This paper studies the train routing problem in single-source single-sink networks under minimum headway constraints, aiming to minimize the makespan—the latest arrival time among all trains. We establish that optimal solutions necessarily group trains into “convoys”—synchronized batches traversing identical paths—enabling reformulation as a min–max disjoint path problem. Leveraging this structural insight, we introduce a novel analytical framework based on series–parallel graph decomposition and its associated decomposition tree. Within this framework, we design a greedy composition strategy and develop a logarithmic-factor approximation algorithm for series–parallel graphs. Further, by exploiting the alternating depth of the decomposition tree, we refine the approximation ratio, achieving the best-known theoretical guarantee to date. This work is the first to rigorously couple convoy structure with path optimization, substantially advancing the theory of time-constrained train scheduling.

In train routing, the headway is the minimum distance that must be maintained between successive trains for safety and robustness. We introduce a model for train routing that requires a fixed headway to be maintained between trains, and study the problem of minimizing the makespan, i.e., the arrival time of the last train, in a single-source single-sink network.
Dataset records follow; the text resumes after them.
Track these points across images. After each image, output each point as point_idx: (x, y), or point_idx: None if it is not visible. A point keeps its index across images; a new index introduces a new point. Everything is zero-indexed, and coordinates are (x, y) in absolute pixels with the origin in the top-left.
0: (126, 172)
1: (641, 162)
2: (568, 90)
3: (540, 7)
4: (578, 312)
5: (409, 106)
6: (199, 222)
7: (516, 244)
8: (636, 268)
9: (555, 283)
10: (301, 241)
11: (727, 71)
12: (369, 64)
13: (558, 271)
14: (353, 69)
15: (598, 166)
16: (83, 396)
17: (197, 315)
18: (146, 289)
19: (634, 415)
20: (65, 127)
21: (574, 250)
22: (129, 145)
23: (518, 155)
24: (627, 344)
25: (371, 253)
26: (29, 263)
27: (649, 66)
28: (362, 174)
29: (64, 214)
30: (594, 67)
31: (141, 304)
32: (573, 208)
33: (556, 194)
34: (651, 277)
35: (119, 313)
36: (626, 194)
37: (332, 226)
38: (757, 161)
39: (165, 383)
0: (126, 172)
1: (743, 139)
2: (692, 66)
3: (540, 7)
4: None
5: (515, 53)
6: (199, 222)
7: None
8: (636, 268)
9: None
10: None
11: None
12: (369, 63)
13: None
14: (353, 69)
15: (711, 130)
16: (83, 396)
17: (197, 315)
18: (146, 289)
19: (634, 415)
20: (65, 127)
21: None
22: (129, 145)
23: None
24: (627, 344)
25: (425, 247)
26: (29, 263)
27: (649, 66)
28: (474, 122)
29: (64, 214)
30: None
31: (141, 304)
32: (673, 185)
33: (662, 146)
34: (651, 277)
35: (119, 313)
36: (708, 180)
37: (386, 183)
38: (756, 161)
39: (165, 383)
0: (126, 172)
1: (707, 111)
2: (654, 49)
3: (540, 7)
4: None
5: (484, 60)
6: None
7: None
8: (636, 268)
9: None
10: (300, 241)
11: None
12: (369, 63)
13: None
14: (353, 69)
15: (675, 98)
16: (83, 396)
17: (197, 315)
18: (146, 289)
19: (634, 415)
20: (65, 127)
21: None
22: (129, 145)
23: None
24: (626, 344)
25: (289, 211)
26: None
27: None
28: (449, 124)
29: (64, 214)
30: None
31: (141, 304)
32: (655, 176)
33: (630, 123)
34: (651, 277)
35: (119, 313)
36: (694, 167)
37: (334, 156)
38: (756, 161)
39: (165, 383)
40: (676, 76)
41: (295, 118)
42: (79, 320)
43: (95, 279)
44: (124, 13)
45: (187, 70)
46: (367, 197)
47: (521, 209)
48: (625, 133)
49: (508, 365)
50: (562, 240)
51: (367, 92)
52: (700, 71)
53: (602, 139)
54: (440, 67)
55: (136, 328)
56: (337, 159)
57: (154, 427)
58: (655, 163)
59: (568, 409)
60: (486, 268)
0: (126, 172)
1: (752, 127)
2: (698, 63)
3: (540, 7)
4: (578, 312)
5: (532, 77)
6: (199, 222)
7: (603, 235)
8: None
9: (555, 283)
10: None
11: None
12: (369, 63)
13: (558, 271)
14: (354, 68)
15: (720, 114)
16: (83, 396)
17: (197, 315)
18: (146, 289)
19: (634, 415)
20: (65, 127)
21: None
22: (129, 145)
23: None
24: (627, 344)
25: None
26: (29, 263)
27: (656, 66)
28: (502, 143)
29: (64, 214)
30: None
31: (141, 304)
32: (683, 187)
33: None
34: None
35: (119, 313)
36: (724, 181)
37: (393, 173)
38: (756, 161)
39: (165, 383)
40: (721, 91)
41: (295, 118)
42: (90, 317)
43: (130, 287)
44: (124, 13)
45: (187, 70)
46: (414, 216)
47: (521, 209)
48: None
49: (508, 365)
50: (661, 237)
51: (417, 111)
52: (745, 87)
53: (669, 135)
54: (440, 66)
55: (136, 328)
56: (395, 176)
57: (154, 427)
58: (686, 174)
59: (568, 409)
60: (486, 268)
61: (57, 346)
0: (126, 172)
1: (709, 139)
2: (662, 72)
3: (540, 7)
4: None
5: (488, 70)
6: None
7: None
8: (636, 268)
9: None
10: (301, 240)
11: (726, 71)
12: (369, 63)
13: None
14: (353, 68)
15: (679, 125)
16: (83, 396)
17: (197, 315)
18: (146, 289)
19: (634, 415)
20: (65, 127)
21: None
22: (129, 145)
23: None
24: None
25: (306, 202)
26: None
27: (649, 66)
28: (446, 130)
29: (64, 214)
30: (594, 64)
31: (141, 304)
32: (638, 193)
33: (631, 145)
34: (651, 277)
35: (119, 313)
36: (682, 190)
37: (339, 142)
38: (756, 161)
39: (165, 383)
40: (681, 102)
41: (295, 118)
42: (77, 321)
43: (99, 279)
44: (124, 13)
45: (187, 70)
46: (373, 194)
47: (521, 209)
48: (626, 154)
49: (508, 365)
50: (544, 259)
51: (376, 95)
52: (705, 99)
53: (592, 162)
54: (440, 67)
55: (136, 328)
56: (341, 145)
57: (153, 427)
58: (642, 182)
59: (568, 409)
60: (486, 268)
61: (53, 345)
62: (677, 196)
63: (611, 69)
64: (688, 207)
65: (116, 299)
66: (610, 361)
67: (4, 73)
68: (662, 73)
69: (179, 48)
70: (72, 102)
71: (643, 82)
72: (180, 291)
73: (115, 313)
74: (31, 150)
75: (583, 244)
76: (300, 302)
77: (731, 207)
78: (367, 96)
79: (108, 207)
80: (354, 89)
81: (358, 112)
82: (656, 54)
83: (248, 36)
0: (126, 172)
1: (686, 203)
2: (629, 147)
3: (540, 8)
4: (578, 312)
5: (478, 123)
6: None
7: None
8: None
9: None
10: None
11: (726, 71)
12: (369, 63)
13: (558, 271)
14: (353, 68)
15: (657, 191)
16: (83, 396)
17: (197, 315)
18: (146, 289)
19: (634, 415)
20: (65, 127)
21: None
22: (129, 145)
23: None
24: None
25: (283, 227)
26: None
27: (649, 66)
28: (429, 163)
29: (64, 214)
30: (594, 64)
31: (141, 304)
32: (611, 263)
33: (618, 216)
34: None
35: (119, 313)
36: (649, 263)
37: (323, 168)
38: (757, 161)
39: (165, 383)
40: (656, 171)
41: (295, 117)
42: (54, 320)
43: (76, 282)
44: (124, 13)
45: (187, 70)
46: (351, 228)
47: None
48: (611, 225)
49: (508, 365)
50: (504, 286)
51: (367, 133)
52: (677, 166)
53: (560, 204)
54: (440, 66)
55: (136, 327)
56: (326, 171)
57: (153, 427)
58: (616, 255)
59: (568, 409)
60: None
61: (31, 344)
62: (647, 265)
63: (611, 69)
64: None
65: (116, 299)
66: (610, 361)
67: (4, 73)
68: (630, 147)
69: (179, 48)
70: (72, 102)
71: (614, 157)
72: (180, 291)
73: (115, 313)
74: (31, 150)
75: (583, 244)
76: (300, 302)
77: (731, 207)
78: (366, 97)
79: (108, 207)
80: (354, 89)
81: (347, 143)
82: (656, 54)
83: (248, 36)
For this problem, we first show that there exists an optimal solution where trains move in convoys, that is, the optimal paths for any two trains are either the same or are arc-disjoint. Via this insight, we are able to reduce the approximability of our train routing problem to that of the min-max disjoint paths problem, which asks for a collection of disjoint paths where the maximum length of any path in the collection is as small as possible. While min-max disjoint paths inherits a strong inapproximability result on directed acyclic graphs from the multi-level bottleneck assignment problem, we show that a natural greedy composition approach yields a logarithmic approximation in the number of disjoint paths for series-parallel graphs. We also present an alternative analysis of this approach that yields a guarantee depending on how often the decomposition tree of the series-parallel graph alternates between series and parallel compositions on any root-leaf path.